Entries shown Start Marker
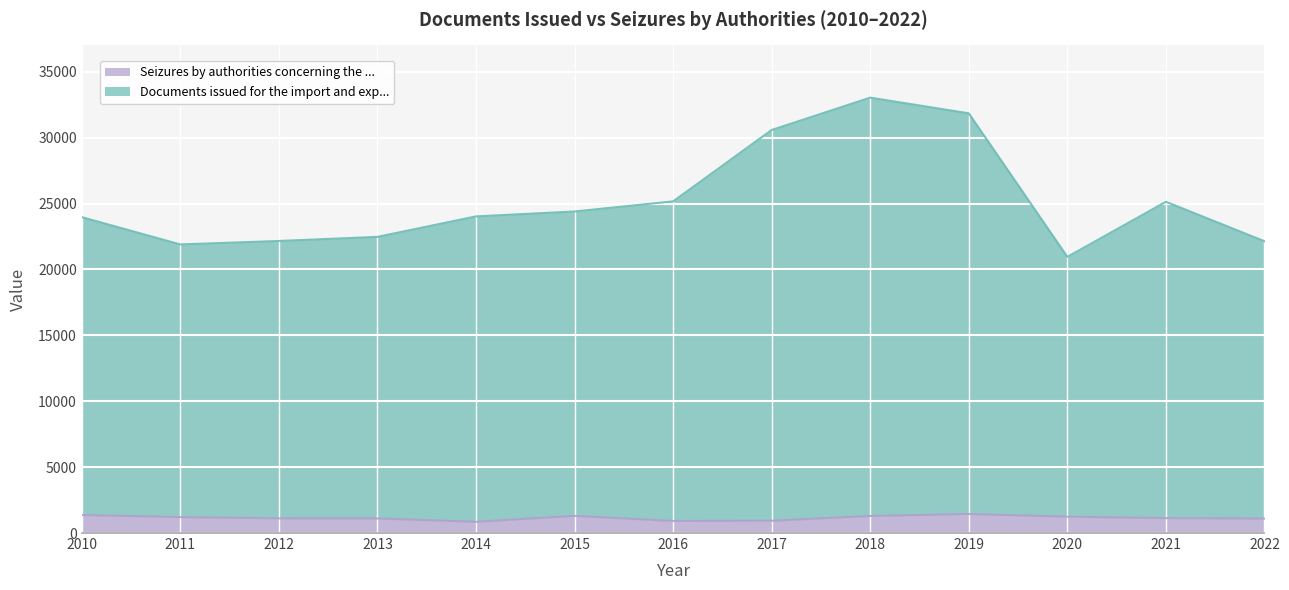

What is the maximum value for Seizures by authorities concerning the ...?

1444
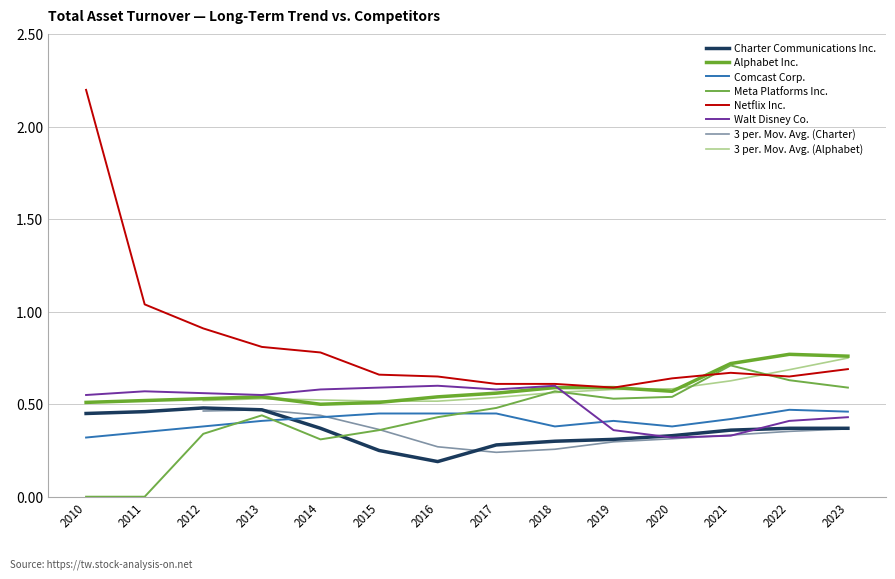

Which category has the highest value across all series?

2010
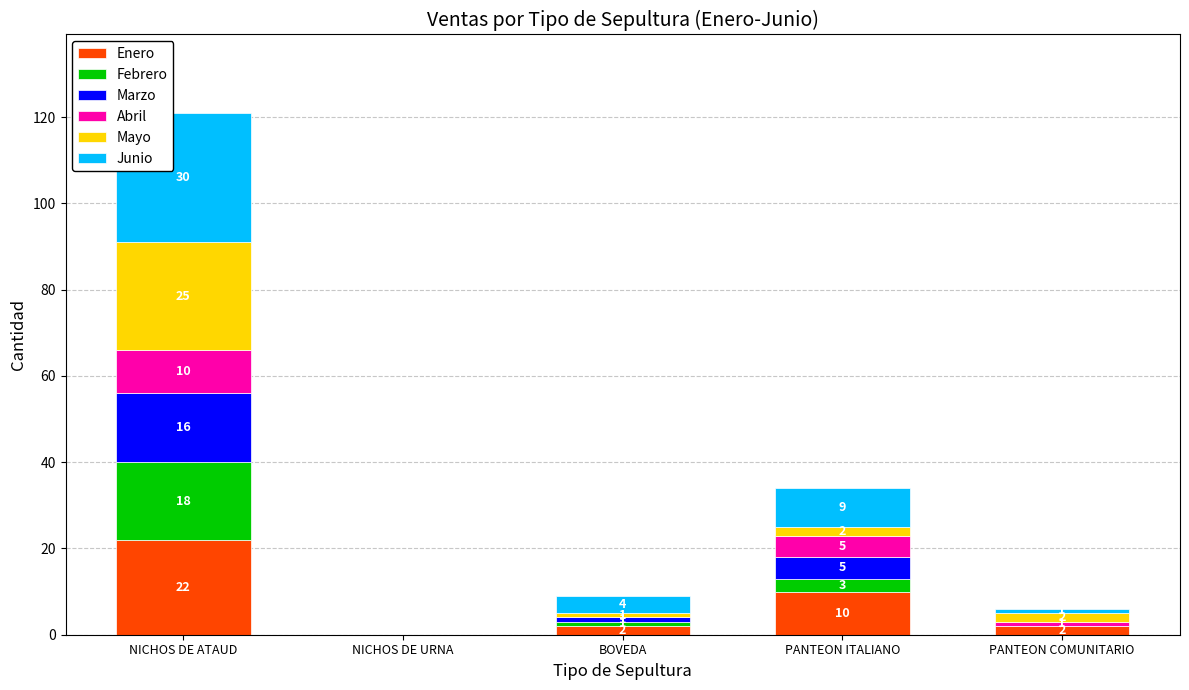

What is the highest value of the Enero series?

22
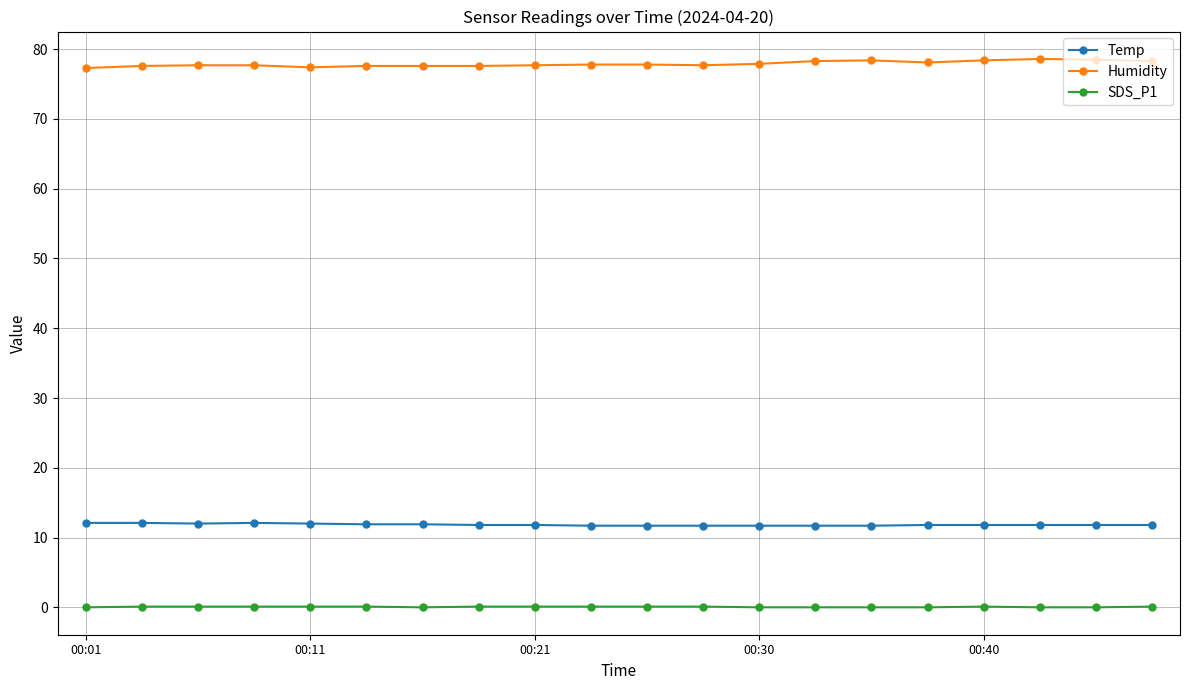

What is the minimum value for Humidity?

77.3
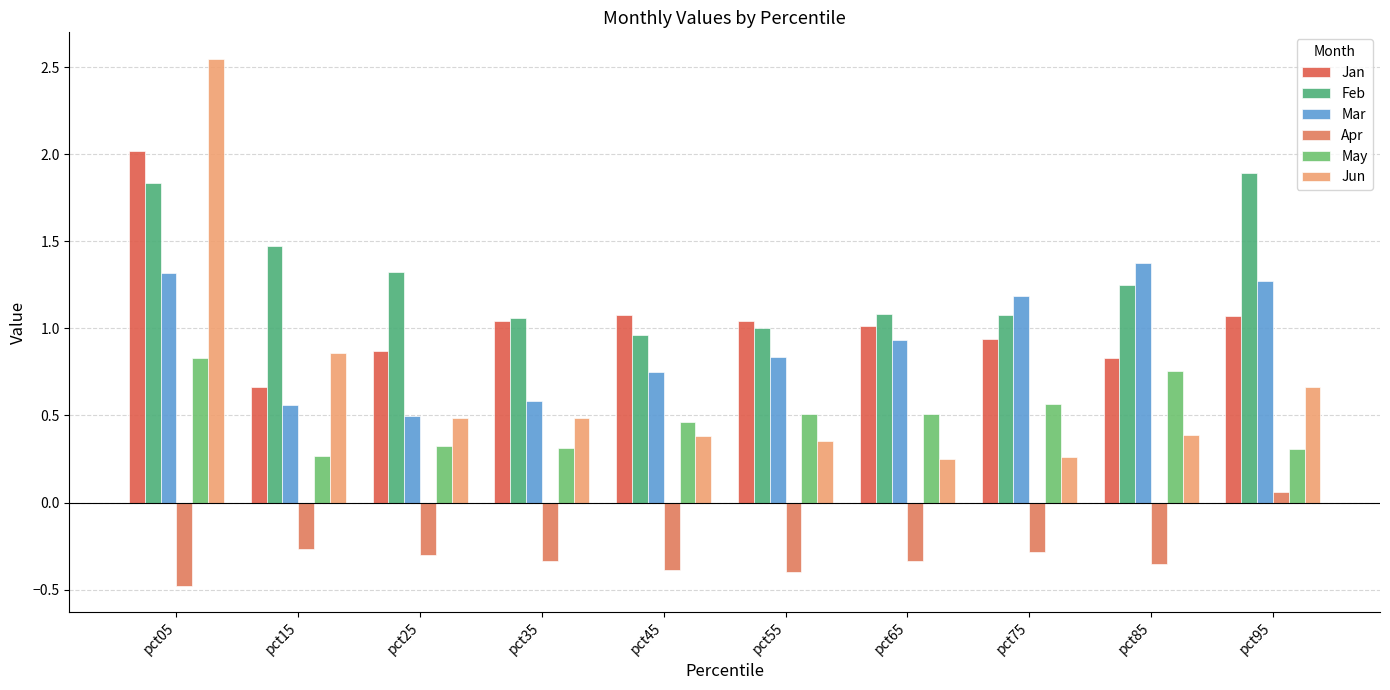

Which series has the widest spread of values?

Jun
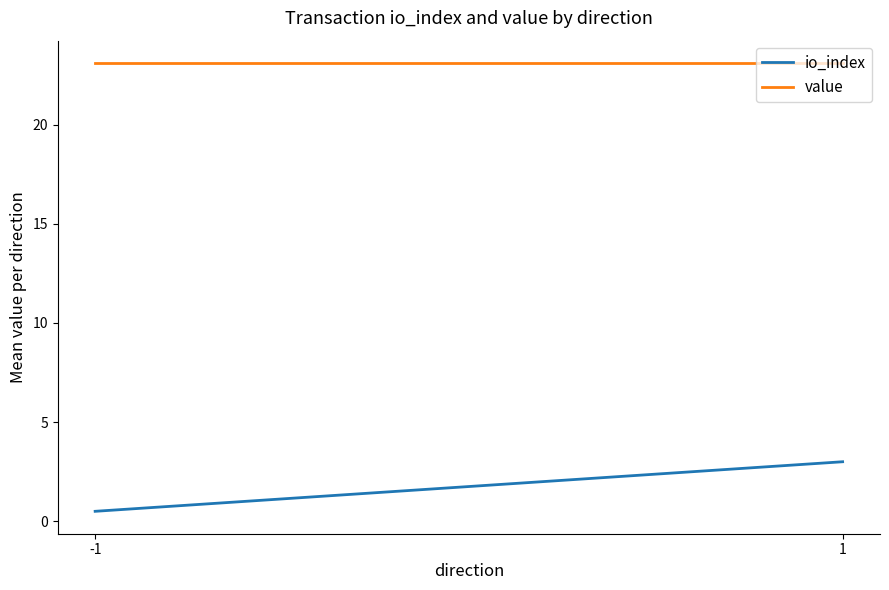

Which has a higher value, -1 or 1?

1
Entries shown End Marker
__Problem requirements__.
Lay out everything from the line containing "Which category has" down to the end of the records as a numbered list, leaving out blank lines and pictures.

__Answer for the task__.
1. Which category has the highest value across all series?
2. 2010
3. What is the highest value of the Enero series?
4. 22
5. What is the minimum value for Humidity?
6. 77.3
7. Which series has the widest spread of values?
8. Jun
9. Which has a higher value, -1 or 1?
10. 1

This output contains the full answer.